A qualitative, directed content analytical approach was used to investigate whether DHBs' 2019/2020 annual plans were consistent with the principles of Te Tiriti o Waitangi, as identified by the Wai 2575 Waitangi Tribunal inquiry.
While annual plans contained actions that aligned with the principles of active protection and equity, comparatively few related to the principles of options, partnership, and tino rangatiratanga. Overall, DHB actions operated to constrain options available to Māori and efforts to exercise the Tiriti-guaranteed right of tino rangatiratanga in the provision of health services.
While DHBs' annual plans expressed commitment to Te Tiriti o Waitangi, their content did not give effect to these commitments. Significant shifts are necessary if future New Zealand Health Plans are Tiriti-responsive documents that deliver Tiriti-responsive health services.

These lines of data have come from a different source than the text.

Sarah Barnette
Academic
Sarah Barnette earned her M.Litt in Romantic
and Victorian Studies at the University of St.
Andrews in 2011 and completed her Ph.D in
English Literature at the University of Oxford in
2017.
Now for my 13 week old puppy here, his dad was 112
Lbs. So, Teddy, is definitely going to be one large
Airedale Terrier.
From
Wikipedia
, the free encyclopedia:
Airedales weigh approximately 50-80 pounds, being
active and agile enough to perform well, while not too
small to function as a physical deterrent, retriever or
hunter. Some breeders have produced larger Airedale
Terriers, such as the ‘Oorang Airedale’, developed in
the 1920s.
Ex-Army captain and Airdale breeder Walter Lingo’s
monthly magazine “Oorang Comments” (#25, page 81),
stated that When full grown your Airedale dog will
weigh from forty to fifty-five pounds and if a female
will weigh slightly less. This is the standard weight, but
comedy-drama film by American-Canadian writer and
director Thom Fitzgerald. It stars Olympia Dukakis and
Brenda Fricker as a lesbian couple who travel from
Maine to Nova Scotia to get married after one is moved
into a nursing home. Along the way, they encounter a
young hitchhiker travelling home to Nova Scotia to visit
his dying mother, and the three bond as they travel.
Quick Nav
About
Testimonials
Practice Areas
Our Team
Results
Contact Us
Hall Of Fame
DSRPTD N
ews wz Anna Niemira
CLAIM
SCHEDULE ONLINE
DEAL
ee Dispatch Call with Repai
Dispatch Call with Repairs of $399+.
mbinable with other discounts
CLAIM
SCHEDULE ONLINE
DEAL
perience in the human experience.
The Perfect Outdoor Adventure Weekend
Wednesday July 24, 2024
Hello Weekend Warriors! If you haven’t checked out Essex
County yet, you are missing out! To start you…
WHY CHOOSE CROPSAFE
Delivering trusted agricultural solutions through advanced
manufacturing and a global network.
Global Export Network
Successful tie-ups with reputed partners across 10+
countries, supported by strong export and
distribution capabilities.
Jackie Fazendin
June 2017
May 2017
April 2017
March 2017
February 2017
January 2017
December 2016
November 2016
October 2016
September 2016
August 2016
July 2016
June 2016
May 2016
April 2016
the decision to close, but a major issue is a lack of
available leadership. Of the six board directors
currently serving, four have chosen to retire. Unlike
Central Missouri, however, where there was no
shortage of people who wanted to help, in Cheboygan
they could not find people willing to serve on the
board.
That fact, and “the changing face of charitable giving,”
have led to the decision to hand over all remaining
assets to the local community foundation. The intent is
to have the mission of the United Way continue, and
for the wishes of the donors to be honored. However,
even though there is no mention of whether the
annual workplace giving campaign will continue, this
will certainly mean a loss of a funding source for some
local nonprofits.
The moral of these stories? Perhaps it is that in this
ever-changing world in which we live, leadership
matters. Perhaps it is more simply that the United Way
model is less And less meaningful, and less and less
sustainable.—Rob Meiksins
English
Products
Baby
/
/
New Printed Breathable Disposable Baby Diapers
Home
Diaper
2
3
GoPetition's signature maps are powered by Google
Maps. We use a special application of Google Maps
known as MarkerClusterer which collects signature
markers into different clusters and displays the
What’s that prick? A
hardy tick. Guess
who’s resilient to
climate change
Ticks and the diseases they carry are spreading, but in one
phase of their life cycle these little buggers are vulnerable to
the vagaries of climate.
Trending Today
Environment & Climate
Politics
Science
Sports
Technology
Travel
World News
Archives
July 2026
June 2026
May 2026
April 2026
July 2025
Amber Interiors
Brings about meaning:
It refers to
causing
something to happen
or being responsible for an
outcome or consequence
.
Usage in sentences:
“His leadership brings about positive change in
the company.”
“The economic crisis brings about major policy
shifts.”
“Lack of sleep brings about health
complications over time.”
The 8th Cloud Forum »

在最近几十年里,一系列研究证实了毛利人普遍存在健康不平等的情况。确定不平等根源的工作聚焦于健康良好决定因素的不平等分配、获得医疗保健的机会以及种族主义。本研究为一个规模虽小但不断发展的工作领域做出了贡献,该领域运用《怀唐伊条约》来批判关键的健康文件,重点关注地区卫生委员会(DHBs)的年度计划。
采用定性的、定向内容分析方法,调查DHBs 2019/2020年度计划是否符合怀唐伊法庭调查Wai 2575所确定的《怀唐伊条约》原则。
虽然年度计划包含了与积极保护和平等原则相符的行动,但与选择权、伙伴关系和自决权原则相关的行动相对较少。总体而言,DHB的行动限制了毛利人可选择的方案,以及在提供卫生服务时行使《条约》保障的自决权的努力。
虽然DHBs的年度计划表达了对《怀唐伊条约》的承诺,但其内容并未落实这些承诺。如果未来的新西兰健康计划要成为符合《条约》要求的文件并提供符合《条约》要求的卫生服务,就需要进行重大转变。